_Action item_:
The lines to copy from the listing below are those that contain the string "Left".

::::

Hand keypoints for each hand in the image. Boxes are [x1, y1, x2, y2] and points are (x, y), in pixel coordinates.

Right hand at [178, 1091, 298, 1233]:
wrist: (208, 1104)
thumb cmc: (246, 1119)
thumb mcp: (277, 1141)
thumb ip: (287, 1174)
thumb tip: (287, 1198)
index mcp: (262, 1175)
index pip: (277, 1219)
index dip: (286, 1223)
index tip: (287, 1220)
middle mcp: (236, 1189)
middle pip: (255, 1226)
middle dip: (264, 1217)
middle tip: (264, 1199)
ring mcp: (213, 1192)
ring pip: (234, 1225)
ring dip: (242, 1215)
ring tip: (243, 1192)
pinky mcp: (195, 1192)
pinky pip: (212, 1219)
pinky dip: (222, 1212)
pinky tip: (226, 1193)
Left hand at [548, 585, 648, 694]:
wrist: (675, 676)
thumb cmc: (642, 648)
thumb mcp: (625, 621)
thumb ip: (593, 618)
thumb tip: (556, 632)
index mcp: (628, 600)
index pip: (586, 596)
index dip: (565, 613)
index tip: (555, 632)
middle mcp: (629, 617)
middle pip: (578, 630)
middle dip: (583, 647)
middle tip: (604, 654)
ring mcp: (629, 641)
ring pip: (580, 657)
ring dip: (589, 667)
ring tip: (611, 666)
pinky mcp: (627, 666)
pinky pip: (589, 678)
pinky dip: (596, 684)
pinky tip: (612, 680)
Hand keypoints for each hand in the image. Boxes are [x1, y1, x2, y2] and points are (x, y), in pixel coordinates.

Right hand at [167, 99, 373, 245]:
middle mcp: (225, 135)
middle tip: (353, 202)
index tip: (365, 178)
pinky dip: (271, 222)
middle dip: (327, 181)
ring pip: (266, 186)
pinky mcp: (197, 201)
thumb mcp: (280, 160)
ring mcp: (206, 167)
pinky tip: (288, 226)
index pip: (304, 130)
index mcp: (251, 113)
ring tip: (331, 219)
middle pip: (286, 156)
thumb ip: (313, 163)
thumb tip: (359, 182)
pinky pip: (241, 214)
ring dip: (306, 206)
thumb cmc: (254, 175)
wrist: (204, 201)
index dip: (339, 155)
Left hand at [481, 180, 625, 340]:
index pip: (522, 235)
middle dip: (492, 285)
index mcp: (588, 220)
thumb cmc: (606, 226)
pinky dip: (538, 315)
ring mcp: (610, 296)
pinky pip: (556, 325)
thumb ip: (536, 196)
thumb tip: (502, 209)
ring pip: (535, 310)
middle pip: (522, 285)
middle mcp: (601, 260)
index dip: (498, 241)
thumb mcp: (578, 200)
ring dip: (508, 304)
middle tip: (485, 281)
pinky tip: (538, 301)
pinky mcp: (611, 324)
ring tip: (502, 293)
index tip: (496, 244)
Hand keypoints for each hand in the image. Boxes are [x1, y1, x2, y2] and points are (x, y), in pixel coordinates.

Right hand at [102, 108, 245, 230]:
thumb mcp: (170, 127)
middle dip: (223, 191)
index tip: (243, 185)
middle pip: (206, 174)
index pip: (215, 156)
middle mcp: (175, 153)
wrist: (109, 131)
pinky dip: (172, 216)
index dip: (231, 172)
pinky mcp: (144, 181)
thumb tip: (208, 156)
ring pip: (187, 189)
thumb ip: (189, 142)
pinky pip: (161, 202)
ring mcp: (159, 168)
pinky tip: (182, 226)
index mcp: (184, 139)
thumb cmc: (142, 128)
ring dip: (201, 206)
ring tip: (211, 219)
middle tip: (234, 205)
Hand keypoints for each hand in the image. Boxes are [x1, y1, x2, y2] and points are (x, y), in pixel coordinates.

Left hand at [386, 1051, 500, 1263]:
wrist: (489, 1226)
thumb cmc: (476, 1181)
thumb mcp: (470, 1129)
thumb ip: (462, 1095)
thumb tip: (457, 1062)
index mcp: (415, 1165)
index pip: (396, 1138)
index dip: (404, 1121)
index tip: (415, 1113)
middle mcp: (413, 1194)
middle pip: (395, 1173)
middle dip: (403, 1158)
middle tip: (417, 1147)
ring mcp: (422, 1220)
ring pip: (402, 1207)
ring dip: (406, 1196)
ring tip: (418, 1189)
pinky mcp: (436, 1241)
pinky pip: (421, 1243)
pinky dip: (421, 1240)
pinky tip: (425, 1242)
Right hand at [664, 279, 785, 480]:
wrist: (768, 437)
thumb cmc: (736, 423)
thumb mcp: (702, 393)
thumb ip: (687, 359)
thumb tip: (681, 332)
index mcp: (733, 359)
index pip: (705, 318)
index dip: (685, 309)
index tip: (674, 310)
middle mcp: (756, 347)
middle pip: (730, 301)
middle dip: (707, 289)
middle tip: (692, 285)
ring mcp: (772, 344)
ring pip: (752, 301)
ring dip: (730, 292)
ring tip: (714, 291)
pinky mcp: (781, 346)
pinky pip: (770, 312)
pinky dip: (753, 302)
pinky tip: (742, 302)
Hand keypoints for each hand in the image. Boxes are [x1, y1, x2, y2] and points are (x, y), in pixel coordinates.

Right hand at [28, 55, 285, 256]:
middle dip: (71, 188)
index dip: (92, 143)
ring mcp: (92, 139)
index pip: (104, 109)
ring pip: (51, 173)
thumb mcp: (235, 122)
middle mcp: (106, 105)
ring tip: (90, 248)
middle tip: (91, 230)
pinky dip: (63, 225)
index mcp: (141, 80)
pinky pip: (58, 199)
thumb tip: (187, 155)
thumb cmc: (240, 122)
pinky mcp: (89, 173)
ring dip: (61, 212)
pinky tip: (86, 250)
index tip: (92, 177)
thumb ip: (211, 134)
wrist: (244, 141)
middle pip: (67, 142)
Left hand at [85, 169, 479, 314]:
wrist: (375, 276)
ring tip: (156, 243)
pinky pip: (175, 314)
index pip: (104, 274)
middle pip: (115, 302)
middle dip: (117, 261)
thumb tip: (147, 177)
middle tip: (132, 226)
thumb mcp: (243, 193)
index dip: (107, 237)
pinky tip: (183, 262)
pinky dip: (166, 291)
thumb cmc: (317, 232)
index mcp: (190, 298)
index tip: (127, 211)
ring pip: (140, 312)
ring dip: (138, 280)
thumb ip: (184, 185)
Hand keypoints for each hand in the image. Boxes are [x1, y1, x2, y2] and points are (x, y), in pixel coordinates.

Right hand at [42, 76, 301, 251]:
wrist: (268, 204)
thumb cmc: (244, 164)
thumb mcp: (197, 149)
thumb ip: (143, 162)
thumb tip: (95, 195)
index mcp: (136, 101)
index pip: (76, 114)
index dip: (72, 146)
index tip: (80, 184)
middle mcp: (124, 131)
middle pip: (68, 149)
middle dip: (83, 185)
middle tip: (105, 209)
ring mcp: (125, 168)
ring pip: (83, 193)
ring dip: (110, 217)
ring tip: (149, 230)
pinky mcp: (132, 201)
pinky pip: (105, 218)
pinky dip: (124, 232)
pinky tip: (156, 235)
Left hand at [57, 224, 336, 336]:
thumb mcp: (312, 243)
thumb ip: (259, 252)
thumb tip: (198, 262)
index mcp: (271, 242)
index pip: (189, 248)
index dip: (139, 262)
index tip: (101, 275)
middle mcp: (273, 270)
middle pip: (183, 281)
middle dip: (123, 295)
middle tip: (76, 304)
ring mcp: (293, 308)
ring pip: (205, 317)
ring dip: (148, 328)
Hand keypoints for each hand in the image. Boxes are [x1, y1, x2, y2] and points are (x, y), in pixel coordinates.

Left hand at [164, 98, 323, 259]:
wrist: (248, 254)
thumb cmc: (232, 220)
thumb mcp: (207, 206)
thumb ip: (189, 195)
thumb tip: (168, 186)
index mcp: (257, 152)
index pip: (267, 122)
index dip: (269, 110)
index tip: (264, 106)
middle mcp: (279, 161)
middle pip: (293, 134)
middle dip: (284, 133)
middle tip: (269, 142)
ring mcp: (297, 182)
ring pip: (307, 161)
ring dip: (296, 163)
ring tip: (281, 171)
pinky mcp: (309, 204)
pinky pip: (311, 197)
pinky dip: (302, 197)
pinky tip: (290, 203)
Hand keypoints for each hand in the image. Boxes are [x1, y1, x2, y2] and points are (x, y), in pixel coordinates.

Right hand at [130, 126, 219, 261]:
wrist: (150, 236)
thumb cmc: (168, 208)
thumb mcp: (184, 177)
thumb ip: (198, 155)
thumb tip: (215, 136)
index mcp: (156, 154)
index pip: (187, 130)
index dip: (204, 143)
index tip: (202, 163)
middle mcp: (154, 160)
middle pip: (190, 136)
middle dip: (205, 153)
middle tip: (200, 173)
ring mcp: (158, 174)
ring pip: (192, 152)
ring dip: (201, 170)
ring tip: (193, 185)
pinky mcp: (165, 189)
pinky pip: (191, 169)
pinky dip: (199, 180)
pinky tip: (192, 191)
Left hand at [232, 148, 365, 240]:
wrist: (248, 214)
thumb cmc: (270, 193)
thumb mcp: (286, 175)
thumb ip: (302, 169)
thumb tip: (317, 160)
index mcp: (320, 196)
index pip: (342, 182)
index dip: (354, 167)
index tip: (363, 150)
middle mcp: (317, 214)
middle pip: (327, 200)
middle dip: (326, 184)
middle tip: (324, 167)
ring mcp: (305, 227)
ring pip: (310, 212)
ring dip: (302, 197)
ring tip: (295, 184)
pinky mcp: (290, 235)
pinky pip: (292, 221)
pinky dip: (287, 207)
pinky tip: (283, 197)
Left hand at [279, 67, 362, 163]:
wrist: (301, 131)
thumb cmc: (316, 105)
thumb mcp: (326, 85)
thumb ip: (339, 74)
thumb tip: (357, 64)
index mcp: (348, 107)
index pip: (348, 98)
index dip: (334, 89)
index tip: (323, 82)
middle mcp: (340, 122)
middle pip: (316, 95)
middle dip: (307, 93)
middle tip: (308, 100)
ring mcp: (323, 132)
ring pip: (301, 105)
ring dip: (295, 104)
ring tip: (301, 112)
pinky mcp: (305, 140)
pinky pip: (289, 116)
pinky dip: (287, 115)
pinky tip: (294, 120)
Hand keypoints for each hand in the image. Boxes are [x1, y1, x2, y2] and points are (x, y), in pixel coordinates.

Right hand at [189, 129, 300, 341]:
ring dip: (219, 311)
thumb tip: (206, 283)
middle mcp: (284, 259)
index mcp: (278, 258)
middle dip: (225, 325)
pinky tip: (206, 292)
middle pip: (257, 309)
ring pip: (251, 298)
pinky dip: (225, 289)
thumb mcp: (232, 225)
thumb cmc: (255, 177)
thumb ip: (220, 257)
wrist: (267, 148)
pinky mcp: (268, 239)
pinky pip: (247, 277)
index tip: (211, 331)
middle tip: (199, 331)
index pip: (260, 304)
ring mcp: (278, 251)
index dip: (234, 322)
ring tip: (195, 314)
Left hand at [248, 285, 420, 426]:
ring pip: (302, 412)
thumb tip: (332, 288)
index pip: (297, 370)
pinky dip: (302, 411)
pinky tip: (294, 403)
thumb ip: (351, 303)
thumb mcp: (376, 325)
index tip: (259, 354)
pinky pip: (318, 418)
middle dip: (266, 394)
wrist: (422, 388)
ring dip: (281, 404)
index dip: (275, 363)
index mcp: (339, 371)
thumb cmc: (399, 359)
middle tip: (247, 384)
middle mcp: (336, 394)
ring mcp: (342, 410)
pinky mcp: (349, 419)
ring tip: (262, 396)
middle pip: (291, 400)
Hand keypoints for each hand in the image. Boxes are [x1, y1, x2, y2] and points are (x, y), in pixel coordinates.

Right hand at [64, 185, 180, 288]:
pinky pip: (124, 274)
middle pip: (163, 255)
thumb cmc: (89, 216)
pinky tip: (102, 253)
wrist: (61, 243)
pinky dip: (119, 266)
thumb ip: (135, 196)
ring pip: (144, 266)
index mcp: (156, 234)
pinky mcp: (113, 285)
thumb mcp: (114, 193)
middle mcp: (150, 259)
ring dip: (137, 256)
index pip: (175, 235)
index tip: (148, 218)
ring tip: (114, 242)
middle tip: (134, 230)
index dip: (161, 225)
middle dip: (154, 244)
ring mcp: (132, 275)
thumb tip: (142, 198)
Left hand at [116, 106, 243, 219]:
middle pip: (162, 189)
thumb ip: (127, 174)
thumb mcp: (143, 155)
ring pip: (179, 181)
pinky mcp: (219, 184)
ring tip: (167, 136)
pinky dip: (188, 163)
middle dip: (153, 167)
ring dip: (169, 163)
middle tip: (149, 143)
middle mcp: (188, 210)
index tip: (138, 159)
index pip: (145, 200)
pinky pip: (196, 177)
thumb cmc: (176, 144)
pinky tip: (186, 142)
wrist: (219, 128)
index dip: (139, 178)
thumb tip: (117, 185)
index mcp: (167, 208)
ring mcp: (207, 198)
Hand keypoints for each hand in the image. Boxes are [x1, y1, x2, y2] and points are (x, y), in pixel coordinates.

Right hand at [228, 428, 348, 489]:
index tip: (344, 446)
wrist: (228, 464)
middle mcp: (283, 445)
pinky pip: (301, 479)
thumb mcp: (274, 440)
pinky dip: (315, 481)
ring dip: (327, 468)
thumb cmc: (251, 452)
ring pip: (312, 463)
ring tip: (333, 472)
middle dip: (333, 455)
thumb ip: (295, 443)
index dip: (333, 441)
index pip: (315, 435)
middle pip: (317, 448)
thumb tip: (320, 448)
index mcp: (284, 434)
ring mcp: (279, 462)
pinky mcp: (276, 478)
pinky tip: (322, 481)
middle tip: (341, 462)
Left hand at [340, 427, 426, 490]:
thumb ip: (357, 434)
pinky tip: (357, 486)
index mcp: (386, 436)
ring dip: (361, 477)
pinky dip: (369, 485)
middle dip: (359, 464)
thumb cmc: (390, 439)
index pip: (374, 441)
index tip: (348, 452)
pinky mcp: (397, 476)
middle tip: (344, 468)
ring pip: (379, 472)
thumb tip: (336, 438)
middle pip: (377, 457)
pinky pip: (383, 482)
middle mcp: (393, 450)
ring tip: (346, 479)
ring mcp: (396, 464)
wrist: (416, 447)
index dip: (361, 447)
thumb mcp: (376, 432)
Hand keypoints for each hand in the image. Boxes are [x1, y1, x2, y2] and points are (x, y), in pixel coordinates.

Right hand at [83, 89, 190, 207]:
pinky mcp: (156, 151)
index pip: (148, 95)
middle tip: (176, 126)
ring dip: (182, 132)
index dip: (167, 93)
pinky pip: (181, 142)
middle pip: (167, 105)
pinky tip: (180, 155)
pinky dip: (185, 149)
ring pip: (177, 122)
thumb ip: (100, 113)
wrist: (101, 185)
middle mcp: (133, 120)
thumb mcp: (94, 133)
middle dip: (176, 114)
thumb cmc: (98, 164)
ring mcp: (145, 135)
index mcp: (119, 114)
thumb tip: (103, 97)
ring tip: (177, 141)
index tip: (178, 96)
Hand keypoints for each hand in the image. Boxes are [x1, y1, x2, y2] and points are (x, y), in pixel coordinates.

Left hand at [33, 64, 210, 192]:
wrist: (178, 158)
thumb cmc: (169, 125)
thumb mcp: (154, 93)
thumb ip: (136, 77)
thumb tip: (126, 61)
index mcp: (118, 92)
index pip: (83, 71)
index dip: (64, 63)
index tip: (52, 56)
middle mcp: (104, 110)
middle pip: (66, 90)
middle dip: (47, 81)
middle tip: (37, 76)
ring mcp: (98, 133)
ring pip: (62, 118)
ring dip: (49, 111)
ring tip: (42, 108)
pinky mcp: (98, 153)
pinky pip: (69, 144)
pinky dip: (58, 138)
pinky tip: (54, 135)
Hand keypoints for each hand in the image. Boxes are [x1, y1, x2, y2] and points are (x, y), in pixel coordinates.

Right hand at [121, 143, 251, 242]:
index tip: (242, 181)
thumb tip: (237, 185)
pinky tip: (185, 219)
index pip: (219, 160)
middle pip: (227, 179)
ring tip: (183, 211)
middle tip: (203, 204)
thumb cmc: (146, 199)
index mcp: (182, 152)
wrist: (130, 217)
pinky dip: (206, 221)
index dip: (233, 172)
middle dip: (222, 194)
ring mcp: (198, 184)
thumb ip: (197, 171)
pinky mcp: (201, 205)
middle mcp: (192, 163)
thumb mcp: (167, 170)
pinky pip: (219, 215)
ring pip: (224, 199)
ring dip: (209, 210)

::::

_Worked solution_:
Left hand at [548, 585, 648, 694]:
Left hand at [481, 180, 625, 340]:
Left hand at [386, 1051, 500, 1263]:
Left hand at [85, 169, 479, 314]:
Left hand at [57, 224, 336, 336]:
Left hand at [164, 98, 323, 259]:
Left hand at [232, 148, 365, 240]:
Left hand at [279, 67, 362, 163]:
Left hand at [248, 285, 420, 426]:
Left hand at [116, 106, 243, 219]:
Left hand at [340, 427, 426, 490]:
Left hand at [33, 64, 210, 192]:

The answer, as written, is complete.